IN3’s Gender and ICT (GenTIC) is pleased to invite you to the Seminar: «Relief Maps: New visual methods for intersectional data collection and analysis on discriminations», given by Maria Rodó-Zárate, professor at Universitat Pompeu Fabra (UPF) and leader of the INTERMAPS project.
The seminar —part of the Intersectional Social Justice Seminar Series— will be held, virtually and in person, on Monday, May 6 at 16:00 h (CET) at the UOC’s Interdisciplinary R&I Hub (Floor 0 - Building C).
Venue
Interdisciplinary R&I Hub (Building C - Floor 0)
Rambla del Poblenou, 154
08018 Barcelona
Espanya
When
06/05/2024 16.00h
Organized by
Universitat Oberta de Catalunya, IN3's Gender and ICT (GenTIC)
Program
This seminar will explore the Relief Maps digital tool and its possibilities for research and action on inequalities and discriminations from an intersectionality perspective, in three dimensions: the social dimension (positions and identities of gender, social class, ethnicity, age, etc.), geography (places in daily life), and psychology (effects on emotions).
Check the abstract here.
Professor at the Political and Social Sciences Department at the UPF. Coordinator of the Research Group on Gender and Inequalities (GRETA) at the Political and Social Sciences Department at UPF. She has been a visiting research fellow at the Graduate Center of the City University of New York (United States), Universidade Estadual de Ponta Grossa (Brasil) and University College Dublin (Ireland).
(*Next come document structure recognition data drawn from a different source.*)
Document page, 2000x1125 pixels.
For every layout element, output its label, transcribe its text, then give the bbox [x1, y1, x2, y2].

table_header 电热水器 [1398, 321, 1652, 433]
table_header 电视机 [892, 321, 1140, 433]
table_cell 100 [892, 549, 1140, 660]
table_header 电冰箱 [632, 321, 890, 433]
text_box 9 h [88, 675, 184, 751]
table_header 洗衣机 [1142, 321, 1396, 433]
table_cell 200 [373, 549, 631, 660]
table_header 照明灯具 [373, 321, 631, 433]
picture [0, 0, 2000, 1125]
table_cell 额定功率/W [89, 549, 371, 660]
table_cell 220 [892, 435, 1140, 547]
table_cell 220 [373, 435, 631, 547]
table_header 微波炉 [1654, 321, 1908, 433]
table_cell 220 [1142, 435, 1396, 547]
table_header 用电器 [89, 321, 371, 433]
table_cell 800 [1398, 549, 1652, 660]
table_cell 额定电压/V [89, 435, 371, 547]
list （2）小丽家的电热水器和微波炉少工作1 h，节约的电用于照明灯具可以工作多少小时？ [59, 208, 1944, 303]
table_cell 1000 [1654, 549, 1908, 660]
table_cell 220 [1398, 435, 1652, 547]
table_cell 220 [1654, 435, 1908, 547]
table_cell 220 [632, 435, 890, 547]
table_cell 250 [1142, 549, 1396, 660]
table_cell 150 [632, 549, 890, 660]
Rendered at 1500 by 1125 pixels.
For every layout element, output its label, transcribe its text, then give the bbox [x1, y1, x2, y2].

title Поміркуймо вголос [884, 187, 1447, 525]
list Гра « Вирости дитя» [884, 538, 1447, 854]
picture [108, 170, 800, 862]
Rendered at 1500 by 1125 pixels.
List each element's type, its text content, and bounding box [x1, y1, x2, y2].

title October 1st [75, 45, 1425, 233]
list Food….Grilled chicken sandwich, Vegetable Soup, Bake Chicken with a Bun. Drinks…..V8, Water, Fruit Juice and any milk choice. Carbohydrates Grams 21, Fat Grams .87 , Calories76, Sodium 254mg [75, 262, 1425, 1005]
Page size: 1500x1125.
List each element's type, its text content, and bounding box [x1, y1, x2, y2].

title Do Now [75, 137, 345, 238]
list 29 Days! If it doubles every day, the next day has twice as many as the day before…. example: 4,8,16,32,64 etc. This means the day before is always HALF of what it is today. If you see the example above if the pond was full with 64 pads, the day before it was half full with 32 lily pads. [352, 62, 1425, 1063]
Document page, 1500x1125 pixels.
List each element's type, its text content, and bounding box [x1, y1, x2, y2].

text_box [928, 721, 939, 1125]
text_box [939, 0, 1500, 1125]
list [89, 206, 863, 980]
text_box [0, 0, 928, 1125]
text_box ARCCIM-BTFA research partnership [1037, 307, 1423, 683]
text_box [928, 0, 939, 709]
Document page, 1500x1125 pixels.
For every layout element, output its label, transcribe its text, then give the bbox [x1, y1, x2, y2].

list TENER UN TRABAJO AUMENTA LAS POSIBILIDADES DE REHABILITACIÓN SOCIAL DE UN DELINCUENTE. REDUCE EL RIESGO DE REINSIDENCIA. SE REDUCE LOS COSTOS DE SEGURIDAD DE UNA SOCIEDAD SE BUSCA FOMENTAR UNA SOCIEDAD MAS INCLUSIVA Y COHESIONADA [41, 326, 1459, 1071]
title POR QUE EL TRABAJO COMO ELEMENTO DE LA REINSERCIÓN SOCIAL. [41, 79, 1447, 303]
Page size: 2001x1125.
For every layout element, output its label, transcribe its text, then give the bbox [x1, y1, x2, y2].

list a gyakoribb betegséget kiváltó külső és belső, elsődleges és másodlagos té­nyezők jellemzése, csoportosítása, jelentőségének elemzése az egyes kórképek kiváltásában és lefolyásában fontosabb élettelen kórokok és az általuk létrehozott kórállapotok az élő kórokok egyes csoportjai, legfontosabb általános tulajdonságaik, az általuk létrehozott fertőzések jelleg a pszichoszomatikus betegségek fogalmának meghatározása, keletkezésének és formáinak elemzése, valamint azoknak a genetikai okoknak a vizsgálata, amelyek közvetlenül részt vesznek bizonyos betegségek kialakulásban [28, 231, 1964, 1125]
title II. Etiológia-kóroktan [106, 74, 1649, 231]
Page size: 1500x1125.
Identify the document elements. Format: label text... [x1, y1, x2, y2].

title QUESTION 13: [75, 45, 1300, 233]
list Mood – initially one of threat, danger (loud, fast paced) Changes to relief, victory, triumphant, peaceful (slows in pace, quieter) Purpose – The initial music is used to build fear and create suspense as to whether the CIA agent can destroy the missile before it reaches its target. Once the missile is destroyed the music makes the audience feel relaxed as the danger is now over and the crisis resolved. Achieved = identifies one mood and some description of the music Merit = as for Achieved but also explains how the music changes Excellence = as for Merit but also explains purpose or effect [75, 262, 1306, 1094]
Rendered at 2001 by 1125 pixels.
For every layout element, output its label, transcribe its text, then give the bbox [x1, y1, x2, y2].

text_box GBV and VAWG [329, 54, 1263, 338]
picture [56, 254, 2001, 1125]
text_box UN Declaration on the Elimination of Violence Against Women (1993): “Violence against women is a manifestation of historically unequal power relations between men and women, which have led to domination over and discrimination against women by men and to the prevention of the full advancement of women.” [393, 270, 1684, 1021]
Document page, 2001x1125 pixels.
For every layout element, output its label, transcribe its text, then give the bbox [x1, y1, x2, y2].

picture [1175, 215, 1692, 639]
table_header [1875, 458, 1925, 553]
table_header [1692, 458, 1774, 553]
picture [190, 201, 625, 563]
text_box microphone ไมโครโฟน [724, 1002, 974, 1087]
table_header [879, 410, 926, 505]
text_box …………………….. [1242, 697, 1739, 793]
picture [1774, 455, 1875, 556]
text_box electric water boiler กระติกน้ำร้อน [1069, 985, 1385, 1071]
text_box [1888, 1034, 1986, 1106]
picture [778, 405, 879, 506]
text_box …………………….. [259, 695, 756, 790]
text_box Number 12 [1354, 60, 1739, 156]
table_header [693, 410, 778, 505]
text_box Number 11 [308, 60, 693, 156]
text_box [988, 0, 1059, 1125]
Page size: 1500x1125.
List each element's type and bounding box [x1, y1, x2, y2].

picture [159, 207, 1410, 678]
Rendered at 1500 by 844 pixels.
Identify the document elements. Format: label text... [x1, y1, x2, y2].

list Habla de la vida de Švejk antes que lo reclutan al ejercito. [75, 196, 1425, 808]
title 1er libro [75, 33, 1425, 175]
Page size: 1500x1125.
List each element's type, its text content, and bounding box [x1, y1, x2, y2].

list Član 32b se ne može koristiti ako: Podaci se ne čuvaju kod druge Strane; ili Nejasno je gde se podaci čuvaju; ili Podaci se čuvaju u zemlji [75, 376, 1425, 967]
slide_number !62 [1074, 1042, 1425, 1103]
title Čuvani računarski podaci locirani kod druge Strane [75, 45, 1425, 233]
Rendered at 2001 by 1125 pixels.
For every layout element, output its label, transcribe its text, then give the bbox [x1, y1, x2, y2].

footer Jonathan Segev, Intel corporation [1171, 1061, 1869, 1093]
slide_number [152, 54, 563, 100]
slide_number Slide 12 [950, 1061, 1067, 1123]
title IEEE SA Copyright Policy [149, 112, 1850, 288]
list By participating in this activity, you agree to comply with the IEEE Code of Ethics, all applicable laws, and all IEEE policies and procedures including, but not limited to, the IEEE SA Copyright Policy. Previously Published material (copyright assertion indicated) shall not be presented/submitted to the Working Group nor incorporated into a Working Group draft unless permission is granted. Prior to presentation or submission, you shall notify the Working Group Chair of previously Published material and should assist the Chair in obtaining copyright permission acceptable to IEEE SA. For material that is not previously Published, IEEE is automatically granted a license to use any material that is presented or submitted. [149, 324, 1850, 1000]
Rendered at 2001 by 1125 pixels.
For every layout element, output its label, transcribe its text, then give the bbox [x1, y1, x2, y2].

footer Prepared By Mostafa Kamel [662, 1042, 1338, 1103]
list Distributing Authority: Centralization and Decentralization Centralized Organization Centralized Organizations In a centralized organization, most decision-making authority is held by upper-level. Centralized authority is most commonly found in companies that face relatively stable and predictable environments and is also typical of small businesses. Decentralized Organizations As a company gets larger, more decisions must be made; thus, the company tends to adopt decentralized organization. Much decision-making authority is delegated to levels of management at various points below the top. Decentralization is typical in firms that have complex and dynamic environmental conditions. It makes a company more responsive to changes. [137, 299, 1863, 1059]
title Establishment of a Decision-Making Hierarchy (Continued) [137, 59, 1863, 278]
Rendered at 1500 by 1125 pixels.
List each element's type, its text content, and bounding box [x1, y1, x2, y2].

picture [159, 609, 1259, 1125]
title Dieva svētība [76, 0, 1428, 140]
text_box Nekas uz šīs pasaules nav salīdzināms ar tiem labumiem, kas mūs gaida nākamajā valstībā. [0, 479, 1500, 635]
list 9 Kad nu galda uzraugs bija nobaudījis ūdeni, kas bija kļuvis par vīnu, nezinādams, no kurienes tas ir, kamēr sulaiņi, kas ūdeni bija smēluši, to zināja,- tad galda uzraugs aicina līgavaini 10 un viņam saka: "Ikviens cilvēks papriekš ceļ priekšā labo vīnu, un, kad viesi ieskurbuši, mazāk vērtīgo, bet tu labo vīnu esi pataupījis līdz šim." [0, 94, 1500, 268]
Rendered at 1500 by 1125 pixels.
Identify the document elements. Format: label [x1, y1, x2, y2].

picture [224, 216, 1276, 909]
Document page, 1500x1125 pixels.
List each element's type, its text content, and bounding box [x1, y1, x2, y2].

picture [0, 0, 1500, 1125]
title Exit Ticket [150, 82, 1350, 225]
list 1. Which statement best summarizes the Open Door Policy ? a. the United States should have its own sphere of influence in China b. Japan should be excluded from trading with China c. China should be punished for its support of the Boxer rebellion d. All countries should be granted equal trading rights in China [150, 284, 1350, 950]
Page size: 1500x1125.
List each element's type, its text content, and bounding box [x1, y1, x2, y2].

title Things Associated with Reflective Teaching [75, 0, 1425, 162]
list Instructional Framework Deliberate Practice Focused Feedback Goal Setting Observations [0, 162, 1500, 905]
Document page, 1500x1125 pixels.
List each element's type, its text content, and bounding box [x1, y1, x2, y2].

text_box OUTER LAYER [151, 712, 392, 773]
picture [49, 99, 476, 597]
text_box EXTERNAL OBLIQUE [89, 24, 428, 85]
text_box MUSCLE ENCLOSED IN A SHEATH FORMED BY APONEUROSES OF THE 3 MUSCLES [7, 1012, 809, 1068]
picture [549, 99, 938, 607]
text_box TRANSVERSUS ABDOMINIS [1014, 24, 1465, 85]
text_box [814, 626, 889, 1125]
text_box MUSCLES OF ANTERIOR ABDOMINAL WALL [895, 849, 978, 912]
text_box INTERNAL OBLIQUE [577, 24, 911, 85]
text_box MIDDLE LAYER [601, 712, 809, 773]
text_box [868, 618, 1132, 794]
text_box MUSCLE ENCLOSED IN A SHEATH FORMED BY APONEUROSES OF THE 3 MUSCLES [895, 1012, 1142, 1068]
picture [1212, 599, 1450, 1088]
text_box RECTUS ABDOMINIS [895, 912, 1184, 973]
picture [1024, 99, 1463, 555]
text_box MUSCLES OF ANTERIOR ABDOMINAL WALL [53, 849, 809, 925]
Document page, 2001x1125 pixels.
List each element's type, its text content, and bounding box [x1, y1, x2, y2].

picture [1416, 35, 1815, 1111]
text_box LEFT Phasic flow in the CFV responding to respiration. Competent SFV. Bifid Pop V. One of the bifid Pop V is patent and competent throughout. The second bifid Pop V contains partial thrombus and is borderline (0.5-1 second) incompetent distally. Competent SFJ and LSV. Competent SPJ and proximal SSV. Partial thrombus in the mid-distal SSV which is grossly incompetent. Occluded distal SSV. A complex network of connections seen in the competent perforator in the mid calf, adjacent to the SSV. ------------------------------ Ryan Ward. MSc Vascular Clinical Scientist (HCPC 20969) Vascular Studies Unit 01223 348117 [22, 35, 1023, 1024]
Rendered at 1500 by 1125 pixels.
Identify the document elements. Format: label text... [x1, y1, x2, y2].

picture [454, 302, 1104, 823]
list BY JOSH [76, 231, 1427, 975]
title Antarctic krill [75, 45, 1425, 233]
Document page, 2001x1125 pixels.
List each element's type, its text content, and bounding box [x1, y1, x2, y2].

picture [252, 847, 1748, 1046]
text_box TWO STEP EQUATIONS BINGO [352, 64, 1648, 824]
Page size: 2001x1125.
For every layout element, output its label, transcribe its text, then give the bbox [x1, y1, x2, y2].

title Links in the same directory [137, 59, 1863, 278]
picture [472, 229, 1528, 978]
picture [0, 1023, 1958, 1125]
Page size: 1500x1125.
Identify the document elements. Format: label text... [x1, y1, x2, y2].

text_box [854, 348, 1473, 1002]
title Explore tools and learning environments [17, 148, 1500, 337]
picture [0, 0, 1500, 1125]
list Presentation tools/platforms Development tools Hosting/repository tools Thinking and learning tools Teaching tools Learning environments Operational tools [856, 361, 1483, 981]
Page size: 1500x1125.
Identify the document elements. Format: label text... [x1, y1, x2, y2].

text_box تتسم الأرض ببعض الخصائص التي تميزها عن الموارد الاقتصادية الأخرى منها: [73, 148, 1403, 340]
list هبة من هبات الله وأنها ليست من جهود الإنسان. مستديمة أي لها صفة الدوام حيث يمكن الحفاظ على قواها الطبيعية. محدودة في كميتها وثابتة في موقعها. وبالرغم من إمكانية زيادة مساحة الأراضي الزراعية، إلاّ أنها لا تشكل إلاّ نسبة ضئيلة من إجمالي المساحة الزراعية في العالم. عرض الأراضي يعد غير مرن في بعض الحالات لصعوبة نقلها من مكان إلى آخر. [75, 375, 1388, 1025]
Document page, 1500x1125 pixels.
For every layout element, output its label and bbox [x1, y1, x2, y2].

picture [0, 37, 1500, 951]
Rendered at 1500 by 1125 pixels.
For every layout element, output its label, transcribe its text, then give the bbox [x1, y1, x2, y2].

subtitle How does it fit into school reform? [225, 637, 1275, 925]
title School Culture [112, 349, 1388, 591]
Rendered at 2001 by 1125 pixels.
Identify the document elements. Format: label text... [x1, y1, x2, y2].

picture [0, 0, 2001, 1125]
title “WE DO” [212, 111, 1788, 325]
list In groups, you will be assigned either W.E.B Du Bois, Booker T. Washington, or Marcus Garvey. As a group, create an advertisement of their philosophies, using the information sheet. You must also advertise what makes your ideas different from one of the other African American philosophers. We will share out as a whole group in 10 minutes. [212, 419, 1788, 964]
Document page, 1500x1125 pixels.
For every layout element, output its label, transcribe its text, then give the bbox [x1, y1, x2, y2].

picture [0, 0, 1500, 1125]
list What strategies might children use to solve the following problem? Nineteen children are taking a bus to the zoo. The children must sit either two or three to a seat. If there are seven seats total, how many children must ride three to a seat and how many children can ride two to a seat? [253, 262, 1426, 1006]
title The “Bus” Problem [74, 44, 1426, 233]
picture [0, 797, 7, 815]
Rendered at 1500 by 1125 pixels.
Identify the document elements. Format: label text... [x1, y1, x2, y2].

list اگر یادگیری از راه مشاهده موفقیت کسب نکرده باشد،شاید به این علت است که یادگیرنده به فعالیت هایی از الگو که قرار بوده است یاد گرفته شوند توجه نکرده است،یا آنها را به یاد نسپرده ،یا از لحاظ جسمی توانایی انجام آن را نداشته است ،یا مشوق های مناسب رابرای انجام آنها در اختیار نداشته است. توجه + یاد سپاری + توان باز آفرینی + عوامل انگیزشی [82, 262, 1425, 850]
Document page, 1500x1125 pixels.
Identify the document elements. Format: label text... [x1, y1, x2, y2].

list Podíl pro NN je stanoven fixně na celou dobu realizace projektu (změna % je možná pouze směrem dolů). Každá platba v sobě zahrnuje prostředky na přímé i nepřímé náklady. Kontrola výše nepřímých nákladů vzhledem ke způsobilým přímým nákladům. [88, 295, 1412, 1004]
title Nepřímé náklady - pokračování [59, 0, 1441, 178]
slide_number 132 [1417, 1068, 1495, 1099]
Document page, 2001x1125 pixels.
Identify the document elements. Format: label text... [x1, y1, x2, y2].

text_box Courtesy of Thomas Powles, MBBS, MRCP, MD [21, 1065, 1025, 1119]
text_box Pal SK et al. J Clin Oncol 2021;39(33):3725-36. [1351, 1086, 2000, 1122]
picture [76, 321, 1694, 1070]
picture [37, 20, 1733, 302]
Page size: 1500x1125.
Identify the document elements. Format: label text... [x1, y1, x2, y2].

She has also been a PNDP/CAPES postdoctoral researcher at UEPG (2015), Juan de la Cierva postdoctoral researcher at Universitat Oberta de Catalunya (2016-2020) and Serra Hunter lecturer at Universitat de Barcelona (2020-2022).
Her research focuses on the study of social inequalities from an intersectional, spatial and emotional perspective applied to issues such as the right to the city, gender-based violence or LGBTI-phobia. She is interested in the spatial articulations among social categories such as gender, class, ethnicity, sexual orientation, age or (dis)ability, and their effects on lived experience. She has also developed specific methodologies for the study of intersectionality, such as the Relief Maps, which won the Ramon Molinas Award (2018) for the best social impact project. She is currently leading the project INTERMAPS on social inequalities in everyday life and coordinates the research on the effects of anti-gender discourses within the RESIST project.